■ STATED PROBLEM: Please echo the lines below word for word, omitting the pictures from your reply.

■ WORKING DATA:
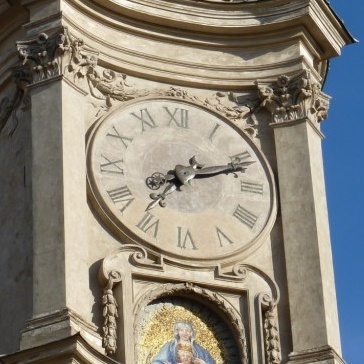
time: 7:11
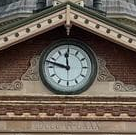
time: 11:47
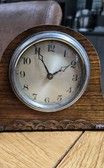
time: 1:55
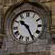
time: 10:26
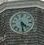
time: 4:29
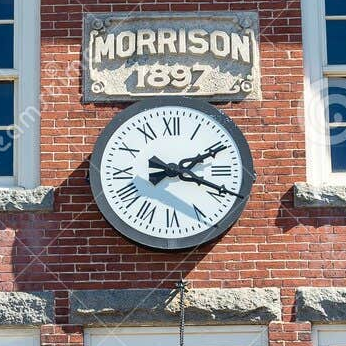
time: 2:18
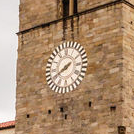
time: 7:39
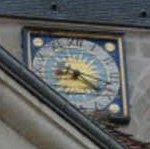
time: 4:17
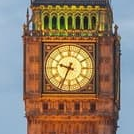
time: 9:34
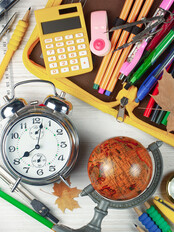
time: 8:02
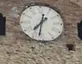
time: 7:32
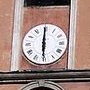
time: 5:59
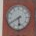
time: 5:40
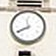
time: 11:40
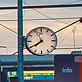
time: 7:39
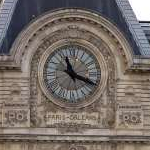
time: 11:18
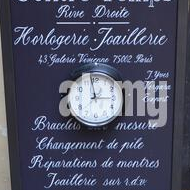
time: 2:58
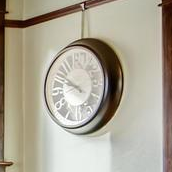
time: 9:51
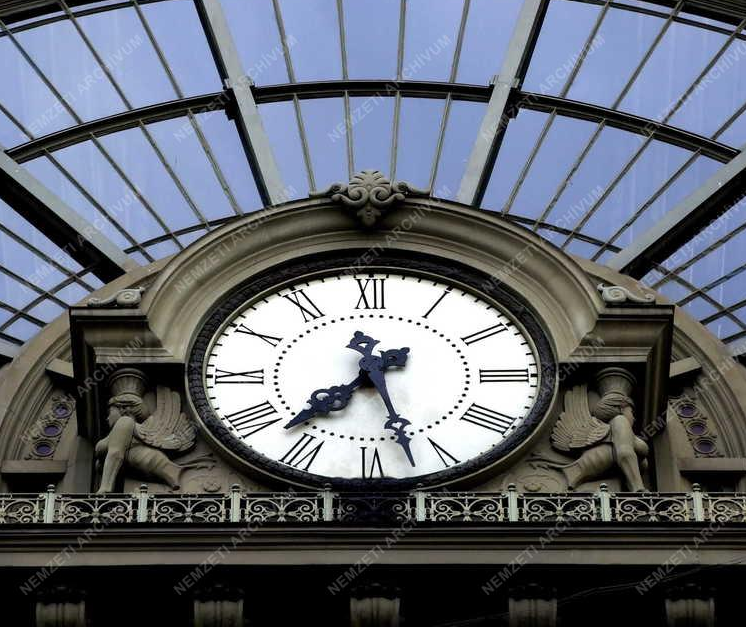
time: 7:27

■ RESPONSE FOR THIS EXERCISE:
time: 7:11
time: 11:47
time: 1:55
time: 10:26
time: 4:29
time: 2:18
time: 7:39
time: 4:17
time: 9:34
time: 8:02
time: 7:32
time: 5:59
time: 5:40
time: 11:40
time: 7:39
time: 11:18
time: 2:58
time: 9:51
time: 7:27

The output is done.